Report every line of the records below that contains the word "بیرون".

----- Records for the exercise -----

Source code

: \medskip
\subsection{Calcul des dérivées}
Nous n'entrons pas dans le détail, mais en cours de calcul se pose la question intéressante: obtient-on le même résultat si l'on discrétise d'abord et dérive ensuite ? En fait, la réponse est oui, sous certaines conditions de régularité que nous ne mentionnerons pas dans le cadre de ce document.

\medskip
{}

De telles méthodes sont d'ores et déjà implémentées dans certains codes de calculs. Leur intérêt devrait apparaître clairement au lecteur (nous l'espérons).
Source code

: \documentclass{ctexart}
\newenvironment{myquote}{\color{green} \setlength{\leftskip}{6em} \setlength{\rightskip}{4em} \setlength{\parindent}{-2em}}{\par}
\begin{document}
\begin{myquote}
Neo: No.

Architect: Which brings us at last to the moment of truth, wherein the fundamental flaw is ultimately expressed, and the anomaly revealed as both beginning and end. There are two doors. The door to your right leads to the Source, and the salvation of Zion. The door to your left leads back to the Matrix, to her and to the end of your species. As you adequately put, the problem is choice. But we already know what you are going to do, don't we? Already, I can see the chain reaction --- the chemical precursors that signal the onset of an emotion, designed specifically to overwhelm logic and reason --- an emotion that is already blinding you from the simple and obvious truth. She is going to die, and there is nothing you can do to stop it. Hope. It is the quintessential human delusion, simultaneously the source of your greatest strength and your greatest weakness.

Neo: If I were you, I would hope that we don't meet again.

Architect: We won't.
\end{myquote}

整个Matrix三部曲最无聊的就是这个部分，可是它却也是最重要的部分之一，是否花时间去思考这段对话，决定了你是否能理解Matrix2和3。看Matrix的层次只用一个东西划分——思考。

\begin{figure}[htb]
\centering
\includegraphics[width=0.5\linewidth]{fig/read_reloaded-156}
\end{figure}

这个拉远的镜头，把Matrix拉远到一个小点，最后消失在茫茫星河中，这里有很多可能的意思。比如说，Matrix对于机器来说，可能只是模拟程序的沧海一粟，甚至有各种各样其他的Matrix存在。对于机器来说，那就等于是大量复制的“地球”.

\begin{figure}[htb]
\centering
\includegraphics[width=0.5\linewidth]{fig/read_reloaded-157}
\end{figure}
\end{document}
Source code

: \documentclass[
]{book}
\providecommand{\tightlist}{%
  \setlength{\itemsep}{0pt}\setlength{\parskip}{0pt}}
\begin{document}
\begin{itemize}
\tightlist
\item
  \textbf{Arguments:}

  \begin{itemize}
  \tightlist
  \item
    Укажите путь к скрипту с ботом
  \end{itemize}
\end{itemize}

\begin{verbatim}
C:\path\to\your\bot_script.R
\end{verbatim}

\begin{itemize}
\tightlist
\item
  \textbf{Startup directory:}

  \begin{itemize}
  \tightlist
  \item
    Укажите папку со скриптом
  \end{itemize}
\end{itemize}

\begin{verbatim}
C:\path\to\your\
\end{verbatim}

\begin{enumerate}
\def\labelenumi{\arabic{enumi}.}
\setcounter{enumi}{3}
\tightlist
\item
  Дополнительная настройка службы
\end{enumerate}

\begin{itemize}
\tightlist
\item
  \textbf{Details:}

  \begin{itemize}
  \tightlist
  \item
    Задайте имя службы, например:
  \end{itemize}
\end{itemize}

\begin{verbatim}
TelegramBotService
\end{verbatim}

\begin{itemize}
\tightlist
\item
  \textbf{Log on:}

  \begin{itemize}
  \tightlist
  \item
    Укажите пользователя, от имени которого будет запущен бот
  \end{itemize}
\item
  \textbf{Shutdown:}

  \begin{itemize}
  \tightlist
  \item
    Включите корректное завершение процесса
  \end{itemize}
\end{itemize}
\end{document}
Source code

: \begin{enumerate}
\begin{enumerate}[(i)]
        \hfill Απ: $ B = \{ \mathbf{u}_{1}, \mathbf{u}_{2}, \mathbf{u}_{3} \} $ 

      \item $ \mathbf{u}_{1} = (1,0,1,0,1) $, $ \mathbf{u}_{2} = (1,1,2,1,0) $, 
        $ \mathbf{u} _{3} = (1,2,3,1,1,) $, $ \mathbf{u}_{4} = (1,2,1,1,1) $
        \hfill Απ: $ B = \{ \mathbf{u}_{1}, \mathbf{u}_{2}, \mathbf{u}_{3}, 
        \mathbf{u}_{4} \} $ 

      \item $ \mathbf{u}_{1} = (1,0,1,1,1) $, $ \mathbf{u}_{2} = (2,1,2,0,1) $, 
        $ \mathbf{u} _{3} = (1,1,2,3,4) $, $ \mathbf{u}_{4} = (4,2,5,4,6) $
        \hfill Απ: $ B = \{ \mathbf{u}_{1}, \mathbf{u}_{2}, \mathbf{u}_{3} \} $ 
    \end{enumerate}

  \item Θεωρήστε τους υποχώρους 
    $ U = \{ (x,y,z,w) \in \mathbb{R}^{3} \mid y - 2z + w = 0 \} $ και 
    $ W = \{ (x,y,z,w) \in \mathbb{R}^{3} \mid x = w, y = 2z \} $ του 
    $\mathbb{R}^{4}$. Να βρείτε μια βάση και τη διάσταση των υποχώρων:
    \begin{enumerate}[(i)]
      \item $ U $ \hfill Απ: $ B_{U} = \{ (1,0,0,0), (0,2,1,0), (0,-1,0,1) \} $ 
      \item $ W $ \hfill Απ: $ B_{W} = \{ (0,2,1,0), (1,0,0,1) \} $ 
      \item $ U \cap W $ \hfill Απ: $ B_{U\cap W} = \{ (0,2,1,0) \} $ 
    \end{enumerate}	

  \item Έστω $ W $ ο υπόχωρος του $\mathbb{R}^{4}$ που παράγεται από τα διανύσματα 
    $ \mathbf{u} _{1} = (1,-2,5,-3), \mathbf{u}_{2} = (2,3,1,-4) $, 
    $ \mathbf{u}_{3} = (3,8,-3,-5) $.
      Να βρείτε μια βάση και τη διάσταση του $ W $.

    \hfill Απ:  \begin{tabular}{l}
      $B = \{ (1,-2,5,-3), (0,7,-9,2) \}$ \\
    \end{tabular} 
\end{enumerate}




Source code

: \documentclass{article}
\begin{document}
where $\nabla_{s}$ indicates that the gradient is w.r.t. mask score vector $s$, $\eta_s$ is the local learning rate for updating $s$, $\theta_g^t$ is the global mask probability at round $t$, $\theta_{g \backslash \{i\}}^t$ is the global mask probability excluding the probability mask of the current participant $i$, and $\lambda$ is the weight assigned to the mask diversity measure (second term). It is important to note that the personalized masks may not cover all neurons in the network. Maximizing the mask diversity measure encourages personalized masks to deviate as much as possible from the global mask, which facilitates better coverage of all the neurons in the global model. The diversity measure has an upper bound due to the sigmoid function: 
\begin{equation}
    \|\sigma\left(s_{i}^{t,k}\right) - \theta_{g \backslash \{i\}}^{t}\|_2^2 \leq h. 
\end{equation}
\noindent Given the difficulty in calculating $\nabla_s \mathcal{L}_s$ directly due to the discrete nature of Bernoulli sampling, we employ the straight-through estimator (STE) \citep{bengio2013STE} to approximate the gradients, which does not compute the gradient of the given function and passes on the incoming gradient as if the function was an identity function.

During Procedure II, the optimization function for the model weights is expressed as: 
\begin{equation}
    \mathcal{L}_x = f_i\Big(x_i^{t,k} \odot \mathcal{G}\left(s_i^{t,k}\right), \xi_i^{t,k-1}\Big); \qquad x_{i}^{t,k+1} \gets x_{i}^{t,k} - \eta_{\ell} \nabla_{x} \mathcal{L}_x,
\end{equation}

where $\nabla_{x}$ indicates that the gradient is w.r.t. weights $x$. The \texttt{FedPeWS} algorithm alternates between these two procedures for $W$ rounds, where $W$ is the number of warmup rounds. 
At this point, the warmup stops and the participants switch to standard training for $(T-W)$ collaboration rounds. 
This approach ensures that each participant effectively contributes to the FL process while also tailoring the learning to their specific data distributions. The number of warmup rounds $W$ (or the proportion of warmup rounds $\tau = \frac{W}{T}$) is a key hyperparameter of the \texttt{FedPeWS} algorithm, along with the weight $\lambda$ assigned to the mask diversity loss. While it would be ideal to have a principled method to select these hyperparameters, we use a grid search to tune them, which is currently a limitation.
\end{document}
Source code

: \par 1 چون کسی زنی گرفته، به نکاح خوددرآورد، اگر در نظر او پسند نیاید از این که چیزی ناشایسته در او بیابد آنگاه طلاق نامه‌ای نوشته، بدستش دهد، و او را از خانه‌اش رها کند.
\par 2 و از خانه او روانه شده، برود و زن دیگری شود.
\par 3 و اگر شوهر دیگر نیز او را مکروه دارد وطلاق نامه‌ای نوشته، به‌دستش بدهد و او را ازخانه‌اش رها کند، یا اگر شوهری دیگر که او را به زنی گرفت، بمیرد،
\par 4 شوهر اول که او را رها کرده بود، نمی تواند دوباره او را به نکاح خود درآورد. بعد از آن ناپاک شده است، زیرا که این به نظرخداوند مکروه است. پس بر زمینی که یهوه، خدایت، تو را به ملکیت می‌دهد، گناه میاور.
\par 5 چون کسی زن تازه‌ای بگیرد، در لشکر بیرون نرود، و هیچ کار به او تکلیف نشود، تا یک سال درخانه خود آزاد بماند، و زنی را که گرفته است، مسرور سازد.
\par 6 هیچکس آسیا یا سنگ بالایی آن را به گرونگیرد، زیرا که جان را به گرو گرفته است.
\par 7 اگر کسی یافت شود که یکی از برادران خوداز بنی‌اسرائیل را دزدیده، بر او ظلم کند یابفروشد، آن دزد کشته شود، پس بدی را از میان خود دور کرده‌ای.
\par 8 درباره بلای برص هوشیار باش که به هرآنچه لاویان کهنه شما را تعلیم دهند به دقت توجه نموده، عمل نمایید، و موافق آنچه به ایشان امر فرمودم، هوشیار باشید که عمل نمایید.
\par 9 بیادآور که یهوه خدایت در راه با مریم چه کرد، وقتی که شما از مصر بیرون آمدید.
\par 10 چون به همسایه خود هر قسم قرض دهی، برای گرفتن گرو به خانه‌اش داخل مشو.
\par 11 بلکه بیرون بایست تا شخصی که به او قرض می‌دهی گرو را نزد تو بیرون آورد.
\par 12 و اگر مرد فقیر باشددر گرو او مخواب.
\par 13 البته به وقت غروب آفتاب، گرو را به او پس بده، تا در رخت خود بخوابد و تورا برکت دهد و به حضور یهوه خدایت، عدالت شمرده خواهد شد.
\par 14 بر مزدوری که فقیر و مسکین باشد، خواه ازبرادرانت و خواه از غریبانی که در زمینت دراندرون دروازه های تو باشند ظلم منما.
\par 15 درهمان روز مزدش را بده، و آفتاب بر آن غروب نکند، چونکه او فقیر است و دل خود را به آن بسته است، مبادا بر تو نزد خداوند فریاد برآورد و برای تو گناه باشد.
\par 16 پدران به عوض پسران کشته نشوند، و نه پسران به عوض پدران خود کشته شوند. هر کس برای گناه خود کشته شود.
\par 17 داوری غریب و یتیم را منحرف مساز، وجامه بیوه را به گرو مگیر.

-----

* [Solution to the problem]
\par 5 چون کسی زن تازه‌ای بگیرد، در لشکر بیرون نرود، و هیچ کار به او تکلیف نشود، تا یک سال درخانه خود آزاد بماند، و زنی را که گرفته است، مسرور سازد.
\par 9 بیادآور که یهوه خدایت در راه با مریم چه کرد، وقتی که شما از مصر بیرون آمدید.
\par 11 بلکه بیرون بایست تا شخصی که به او قرض می‌دهی گرو را نزد تو بیرون آورد.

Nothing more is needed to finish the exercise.